▶ [PROVIDED PASSAGE]

------------------------------------------------------------

The effect of style contradicts Li Tianguang’s (2012) claim that the use of de is more frequent in narrative and descriptive works than in news works. Similarly, the effect of sem-rel opposes the findings of Chen Zhenyu and Ye Jingting (2014), who suggest that body parts, as opposed to kinship terms, have a higher tendency to use the possessive marker de due to their higher controllability.
The effect of person is not directly related to the ‘potentiality of agency’ or the ‘extended animacy hierarchy’ of personal pronouns mentioned earlier. Instead, it can be explained by the principle of linguistic iconicity, where the distance between the speaker and the second/third person pronoun necessitates the use of de for reinforcement. Similarly, the effect of num_pp is not strongly associated with the differentiation of plural meanings 1 and 2 proposed by Chen Yu-Jie (2008). Rather, it can be interpreted in terms of de marking the attribute-head meaning rather than the appositive meaning between PP and noun.
Preference of fixed effects.

------------------------------------------------------------

▶ [SUPPLIED DATA]
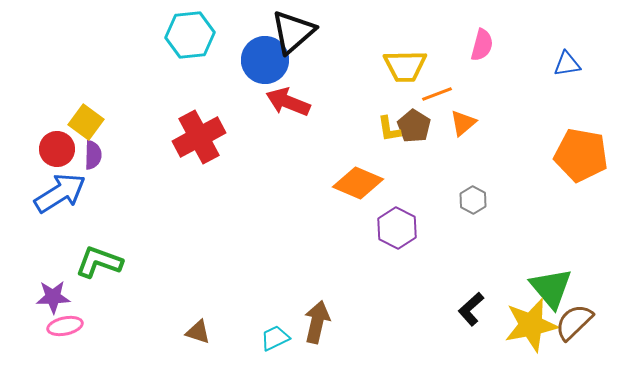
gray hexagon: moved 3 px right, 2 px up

------------------------------------------------------------

▶ [WRITTEN TASK A] Rewrite the paragraph that begins "The effect of person" from the passage on the possessive marker de as a short bulleted list, keeping its main points.
▶ [WRITTEN TASK B] In the passage on the possessive marker de, what did Li Tianguang (2012) claim?

▶ [EXERCISE OUTPUT A]
- The effect of person isn't directly tied to the "potentiality of agency" or the "extended animacy hierarchy" of personal pronouns.
- Linguistic iconicity explains it instead. The distance between the speaker and a second or third person pronoun calls for de as reinforcement.
- The effect of num_pp isn't strongly linked to Chen Yu-Jie's (2008) split between plural meanings 1 and 2.
- Instead, it reflects de marking an attribute-head meaning between PP and noun, rather than an appositive one.

▶ [EXERCISE OUTPUT B] That de is used more often in narrative and descriptive works than in news works.